Nonadiabatic transition paths from quantum jump trajectories

TL;DR

This paper introduces a method combining Transition Path Theory with quantum jump trajectories to analyze rare reactive pathways in open quantum systems, revealing how conical intersection geometry influences relaxation mechanisms.

Contribution

It extends classical reactive path concepts to quantum systems, providing new insights into nonadiabatic dynamics and the role of system geometry in relaxation processes.

Findings

Geometry of conical intersections affects transition state character.

Relaxation pathways depend on diabatic coupling strength.
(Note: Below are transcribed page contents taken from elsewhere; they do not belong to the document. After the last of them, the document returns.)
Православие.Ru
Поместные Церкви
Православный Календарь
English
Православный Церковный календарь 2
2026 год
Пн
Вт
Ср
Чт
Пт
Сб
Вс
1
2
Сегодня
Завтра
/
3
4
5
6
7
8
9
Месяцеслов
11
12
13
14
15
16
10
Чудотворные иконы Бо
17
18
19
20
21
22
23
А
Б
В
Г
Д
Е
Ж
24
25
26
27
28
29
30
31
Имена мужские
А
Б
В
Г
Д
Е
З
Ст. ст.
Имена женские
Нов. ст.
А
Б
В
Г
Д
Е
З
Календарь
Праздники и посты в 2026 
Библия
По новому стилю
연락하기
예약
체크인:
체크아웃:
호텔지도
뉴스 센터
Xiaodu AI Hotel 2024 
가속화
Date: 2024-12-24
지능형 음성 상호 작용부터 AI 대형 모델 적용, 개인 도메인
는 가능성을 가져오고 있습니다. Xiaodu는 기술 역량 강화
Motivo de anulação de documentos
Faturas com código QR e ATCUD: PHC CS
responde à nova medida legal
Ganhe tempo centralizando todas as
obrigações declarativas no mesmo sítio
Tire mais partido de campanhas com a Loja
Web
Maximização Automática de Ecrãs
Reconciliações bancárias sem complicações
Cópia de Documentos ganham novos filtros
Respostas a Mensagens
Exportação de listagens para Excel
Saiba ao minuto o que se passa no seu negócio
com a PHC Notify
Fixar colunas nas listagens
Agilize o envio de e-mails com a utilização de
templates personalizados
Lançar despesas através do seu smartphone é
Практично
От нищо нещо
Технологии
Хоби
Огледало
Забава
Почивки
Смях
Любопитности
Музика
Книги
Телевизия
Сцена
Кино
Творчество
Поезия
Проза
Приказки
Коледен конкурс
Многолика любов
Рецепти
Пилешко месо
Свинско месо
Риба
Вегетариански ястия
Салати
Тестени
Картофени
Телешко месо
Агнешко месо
Method elucidates dominant reactive pathways and rates.

Abstract

We present a means of studying rare reactive pathways in open quantum systems using Transition Path Theory and ensembles of quantum jump trajectories. This approach allows for elucidation of reactive paths for dissipative, nonadiabatic dynamics when the system is embedded in a Markovian environment. We detail the dominant pathways and rates of thermally activated processes, as well as the relaxation pathways and photoyields following vertical excitation in a minimal model of a conical intersection. We find that the geometry of the conical intersection affects the electronic character of the transition state, as defined through a generalization of a committor function for a thermal barrier crossing event. Similarly, the geometry changes the mechanism of relaxation following a vertical excitation. Relaxation in models resulting from small diabatic coupling proceed through pathways dominated by pure dephasing, while those with large diabatic coupling proceed through pathways limited by dissipation. The perspective introduced here for the nonadiabatic dynamics of open quantum systems generalizes classical notions of reactive paths to fundamentally quantum mechanical processes.